Longtemps contestée, combattue et reléguée au second plan, en raison de ses techniques empiriques, la médecine traditionnelle connaît une croissance exponentielle ces dernières années. Selon l’OMS, la première réaction de 80% des personnes africaines quand elles tombent malade est le recours à la médecine Traditionnelle. Cette médecine est moins coûteuse et plus accessible que la médecine moderne dans les traitements de certaines pathologies. Souvent, elle connaît des succès là où la médecine moderne a montré ses limites. Cette capacité à traiter des maladies souvent incurables lui est reconnue par tous dans tous les pays africains, si bien qu’il s’impose impérativement à tous les Etats son implication dans la prévention et le traitement des maladies courantes ou difficilement traitables par la médecine moderne. Fort de cet intérêt majeur, Comment l’intégrer aux efforts de la lutte contre les maladies courantes ou intraitables ?
Avant tout, qu’est ce que la médecine traditionnelle ?
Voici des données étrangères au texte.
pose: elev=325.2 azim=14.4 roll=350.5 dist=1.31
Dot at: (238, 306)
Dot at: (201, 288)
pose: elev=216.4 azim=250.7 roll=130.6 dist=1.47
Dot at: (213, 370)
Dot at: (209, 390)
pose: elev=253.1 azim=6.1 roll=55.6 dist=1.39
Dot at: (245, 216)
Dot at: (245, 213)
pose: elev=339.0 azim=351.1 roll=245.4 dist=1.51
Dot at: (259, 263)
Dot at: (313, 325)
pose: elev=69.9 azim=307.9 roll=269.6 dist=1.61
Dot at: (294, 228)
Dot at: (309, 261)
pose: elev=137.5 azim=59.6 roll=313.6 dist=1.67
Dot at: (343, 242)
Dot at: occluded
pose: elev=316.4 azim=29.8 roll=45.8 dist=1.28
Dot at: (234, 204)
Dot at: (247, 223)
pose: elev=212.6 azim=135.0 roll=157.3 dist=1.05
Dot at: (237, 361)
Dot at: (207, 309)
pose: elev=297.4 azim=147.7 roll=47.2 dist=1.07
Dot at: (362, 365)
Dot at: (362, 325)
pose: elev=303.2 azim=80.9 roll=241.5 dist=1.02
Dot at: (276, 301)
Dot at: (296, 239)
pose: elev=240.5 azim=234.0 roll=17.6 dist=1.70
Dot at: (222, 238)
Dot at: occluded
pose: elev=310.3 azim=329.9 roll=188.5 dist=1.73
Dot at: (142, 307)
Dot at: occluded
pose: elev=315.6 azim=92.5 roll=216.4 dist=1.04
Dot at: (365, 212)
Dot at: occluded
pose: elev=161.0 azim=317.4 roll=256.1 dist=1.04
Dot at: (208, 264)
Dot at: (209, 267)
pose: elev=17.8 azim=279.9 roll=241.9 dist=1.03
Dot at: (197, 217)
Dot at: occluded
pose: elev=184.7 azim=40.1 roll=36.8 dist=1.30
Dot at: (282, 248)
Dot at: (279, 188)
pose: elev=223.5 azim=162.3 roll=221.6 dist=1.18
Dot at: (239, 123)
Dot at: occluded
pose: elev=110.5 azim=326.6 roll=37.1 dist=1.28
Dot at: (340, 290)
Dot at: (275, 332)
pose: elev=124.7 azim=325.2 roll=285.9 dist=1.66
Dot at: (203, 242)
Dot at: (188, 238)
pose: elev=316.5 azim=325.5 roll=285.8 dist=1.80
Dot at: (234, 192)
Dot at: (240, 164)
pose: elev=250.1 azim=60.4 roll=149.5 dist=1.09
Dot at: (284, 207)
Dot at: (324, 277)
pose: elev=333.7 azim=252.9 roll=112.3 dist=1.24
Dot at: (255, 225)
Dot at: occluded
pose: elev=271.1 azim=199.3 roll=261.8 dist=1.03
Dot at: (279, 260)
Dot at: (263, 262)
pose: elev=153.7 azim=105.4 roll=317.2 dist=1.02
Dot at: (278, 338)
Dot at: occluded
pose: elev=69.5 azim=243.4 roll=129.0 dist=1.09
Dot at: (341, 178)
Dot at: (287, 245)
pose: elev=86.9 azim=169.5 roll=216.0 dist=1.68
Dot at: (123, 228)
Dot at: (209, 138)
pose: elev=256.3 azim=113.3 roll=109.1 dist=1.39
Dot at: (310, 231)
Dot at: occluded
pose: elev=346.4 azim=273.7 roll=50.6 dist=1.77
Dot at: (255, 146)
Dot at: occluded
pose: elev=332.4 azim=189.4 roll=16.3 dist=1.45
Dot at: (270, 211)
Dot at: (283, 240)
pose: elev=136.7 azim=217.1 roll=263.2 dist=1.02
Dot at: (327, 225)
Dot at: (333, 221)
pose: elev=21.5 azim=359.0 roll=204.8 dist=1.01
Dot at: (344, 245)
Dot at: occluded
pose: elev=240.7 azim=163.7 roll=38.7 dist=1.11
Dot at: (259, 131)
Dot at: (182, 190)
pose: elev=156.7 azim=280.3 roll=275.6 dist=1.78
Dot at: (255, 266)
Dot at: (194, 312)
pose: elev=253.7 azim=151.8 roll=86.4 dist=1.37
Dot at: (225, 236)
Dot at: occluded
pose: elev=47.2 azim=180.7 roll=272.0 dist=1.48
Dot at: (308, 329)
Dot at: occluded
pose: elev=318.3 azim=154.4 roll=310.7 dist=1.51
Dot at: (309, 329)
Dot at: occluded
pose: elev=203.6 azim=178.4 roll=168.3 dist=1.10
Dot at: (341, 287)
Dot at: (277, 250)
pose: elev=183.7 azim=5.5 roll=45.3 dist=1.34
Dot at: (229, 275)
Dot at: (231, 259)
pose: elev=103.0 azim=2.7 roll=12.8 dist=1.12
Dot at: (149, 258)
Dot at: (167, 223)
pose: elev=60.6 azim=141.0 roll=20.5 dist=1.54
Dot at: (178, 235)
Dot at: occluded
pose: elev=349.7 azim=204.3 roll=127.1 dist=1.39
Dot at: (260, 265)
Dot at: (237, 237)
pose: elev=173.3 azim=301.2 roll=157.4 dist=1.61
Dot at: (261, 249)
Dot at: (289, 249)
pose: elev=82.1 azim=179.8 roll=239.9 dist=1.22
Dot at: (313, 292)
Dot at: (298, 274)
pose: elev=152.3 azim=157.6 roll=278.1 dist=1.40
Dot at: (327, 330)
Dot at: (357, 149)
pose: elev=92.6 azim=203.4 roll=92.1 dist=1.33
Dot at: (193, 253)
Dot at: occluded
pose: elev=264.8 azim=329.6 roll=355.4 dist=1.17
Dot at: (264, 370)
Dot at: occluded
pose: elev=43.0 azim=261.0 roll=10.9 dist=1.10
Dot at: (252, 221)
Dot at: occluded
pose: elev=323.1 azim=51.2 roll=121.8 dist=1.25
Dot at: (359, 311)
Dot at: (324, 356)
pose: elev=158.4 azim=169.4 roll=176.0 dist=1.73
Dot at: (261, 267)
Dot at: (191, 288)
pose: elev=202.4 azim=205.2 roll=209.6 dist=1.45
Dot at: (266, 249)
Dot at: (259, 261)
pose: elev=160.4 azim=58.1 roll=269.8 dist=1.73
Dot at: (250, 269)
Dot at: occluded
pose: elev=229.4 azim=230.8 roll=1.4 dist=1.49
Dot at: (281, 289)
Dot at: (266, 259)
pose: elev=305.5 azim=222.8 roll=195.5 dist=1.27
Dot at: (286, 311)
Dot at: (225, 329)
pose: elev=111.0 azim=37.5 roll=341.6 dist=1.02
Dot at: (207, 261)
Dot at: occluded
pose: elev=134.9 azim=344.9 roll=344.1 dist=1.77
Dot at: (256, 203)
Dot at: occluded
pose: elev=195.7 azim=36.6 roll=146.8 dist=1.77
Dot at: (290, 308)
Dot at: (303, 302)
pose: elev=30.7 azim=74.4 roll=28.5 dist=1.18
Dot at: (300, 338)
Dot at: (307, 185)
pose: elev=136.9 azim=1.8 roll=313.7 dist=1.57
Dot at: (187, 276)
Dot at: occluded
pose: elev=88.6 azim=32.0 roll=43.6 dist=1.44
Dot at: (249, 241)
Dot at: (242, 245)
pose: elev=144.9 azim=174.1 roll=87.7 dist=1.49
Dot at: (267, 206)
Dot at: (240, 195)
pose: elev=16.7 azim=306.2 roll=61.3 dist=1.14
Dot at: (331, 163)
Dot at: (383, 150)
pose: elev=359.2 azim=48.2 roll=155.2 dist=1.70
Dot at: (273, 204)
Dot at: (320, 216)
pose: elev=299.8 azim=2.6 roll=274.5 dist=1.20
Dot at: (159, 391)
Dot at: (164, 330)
La médecine traditionnelle se rapporte aux pratiques, méthodes, savoirs et croyances en matière de santé, impliquant l’usage à des fins médicales de plantes, de parties d’animaux et de minéraux, de thérapies spirituelles, de techniques et d’exercices manuels, séparément ou en association pour soigner, diagnostiquer et prévenir les maladies ou préserver la santé. De cette définition, il ressort que les appellations sont différentes quand on passe d’une région à une autre. Ainsi, on parle de médecine « complémentaire » au Canada et de médecine « parallèle » dans certains pays.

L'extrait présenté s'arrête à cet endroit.